«Il portinaio, levatosi per rendersi ragione di qualche insoluto rumore, dovette essere aggredito all'uscire della sua cameretta. Grosso, robusto, coraggioso, si liberò dalle strette degli assalitori e tentò di chiamar gente. Egli lottò con qualcuno dei malfattori (le tracce della lotta sono evidenti) ma gli altri lo finirono a coltellate.

«Penetrati nelle stanze superiori, alcuni eran corsi nella camera della Marchesa, introducendosi probabilmente dalla parte di destra, altri nella camera della cameriera. La Marchesa, sveglia, deve aver avuto appena il tempo di alzare il capo e di aprire gli occhi, ch'era già ridotta in istato da non poter più gridare.

«Forse nello stesso tempo veniva uccisa la cameriera. Giacchè la marchesina ancora alzata, avvertita certamente dallo insolito movimento nella stanza vicina, suonò parecchie volte il campanello, fino a strappare il cordone. Vedendo entrare qualcuno degli assassini, la Marchesina era scappata via, inseguita di stanza in stanza, rovesciando tutto quel che le capitava innanzi, sedie tavolini, poltrone. Ma nel salone, trovatasi circondata da parecchi di quei visacci, si era abbandonata su la poltrona e vi era stata uccisa di un colpo.

«Le induzioni erano queste; ci trovavamo tutti d'accordo.

«Dopo lunga e minuziosa ispezione, potemmo avverare che l'argenteria, le gioie, i valori erano stati violentemente involati con arditezza senza pari.

«Da che parte e con che mezzi gli assassini eran penetrati in quella casa?

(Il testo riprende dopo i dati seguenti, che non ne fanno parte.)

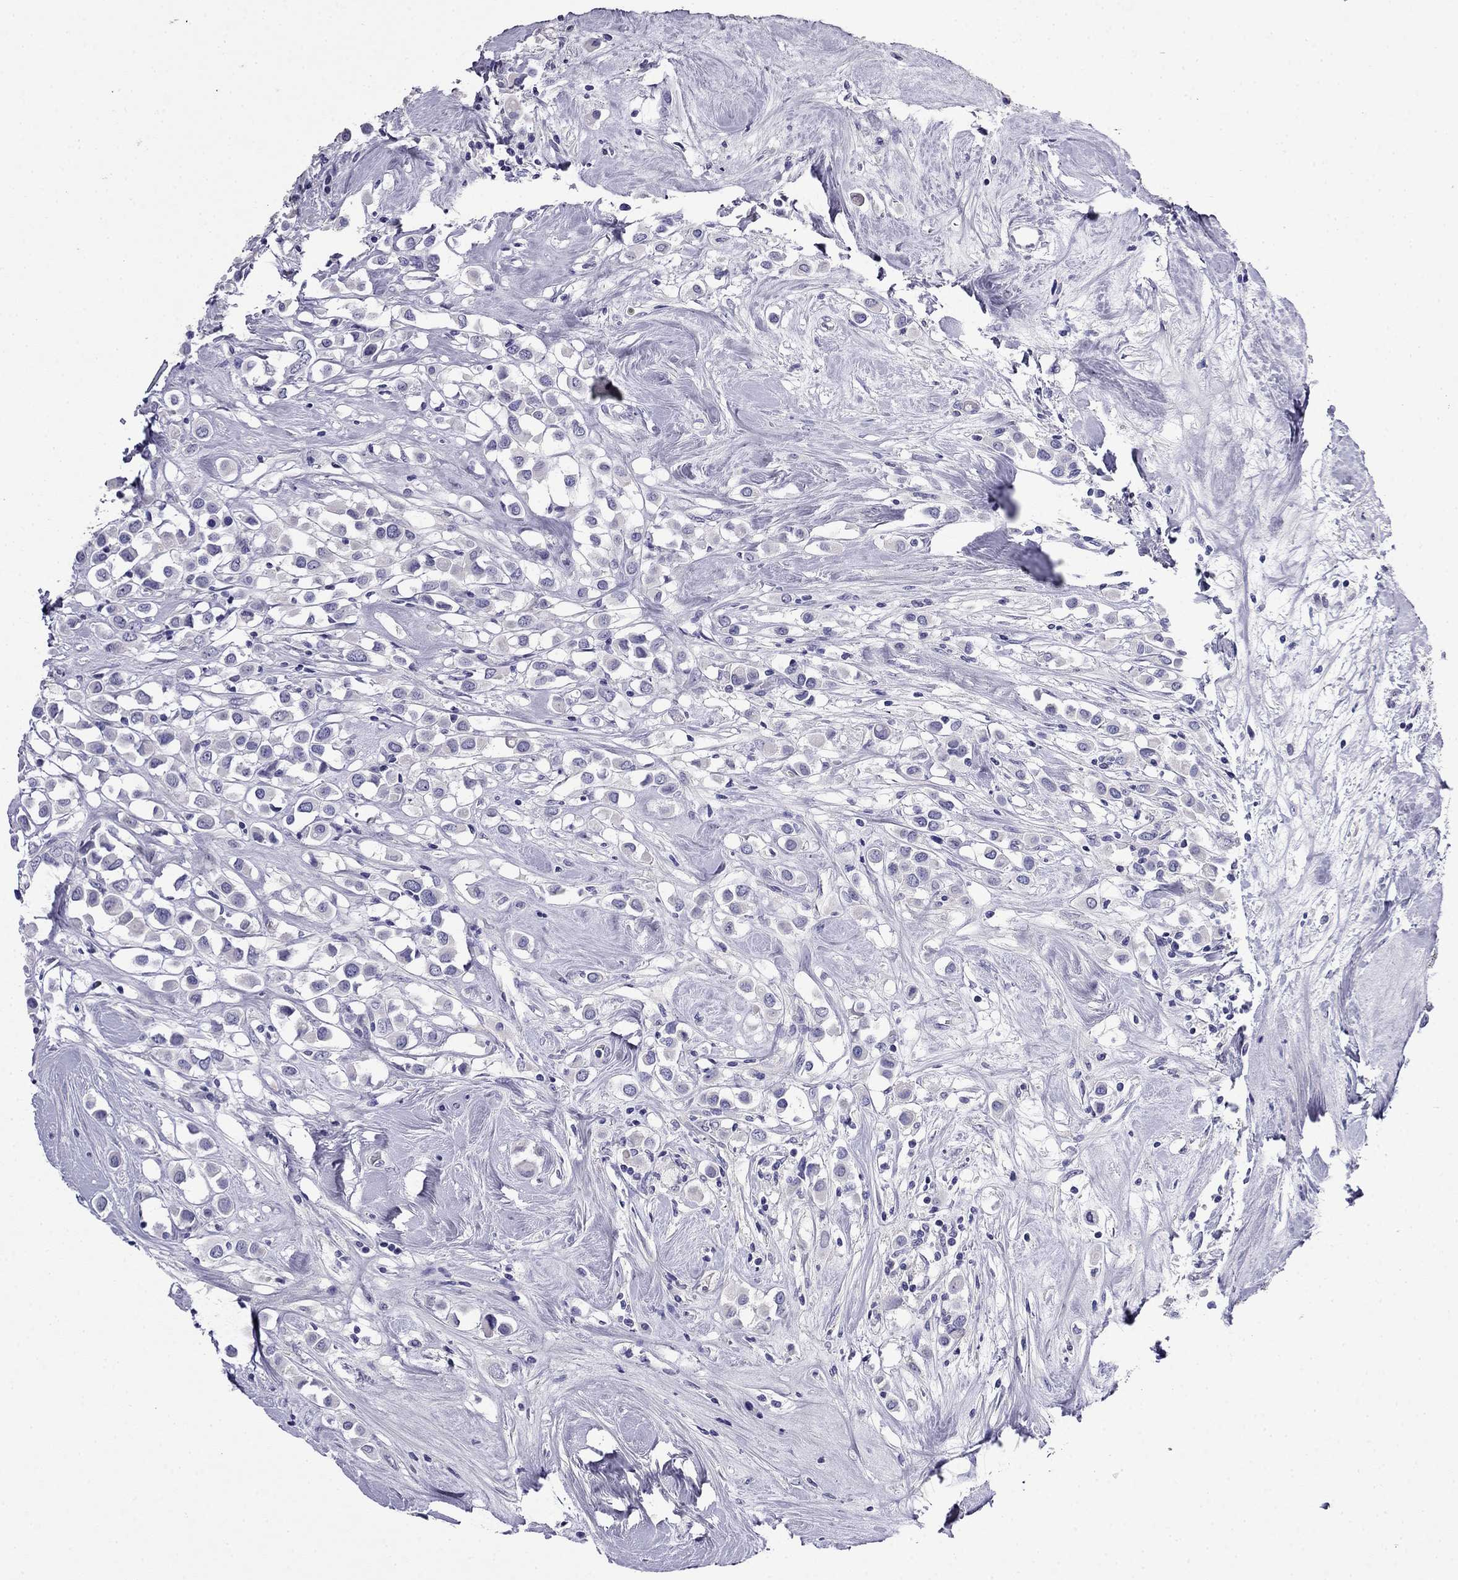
{"staining": {"intensity": "negative", "quantity": "none", "location": "none"}, "tissue": "breast cancer", "cell_type": "Tumor cells", "image_type": "cancer", "snomed": [{"axis": "morphology", "description": "Duct carcinoma"}, {"axis": "topography", "description": "Breast"}], "caption": "Immunohistochemistry (IHC) micrograph of neoplastic tissue: breast cancer (infiltrating ductal carcinoma) stained with DAB displays no significant protein expression in tumor cells. The staining was performed using DAB to visualize the protein expression in brown, while the nuclei were stained in blue with hematoxylin (Magnification: 20x).", "gene": "MYO15A", "patient": {"sex": "female", "age": 61}}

«Ecco una difficile ricerca.

«Il portone, solidissimo, sbarrato da spranghe interne e chiuso da un magnifico ordegno inglese di struttura assai complicata, non mostrava guasti di sorta alcuna. Nelle imposte, ermeticamente chiuse all'interno ed all'esterno, nessuna traccia di violenza. Il cancello di ferro fuso che chiudeva l'entrata del giardino aveva la sua serratura a posto. Le mura delle cantine erano intatte. Il piccolo portone in fondo alle cantine, che rispondono nel vicolo Mignon, era chiuso con tanto di spranga. I tetti, le soffitte in perfettissimo stato. Insomma ci trovavamo in faccia ad uno di quei difficili problemi che l'inesauribile astuzia dei malfattori presenta, come una sfida, alla polizia.

«Appoggiato al davanzale di una delle finestre che guardavano nella via Roi Lèopold, io riflettevo da un pezzo, quando tutto ad un tratto.....

— Hem? — fece il signor Van-Spengel, interrompendo la lettura.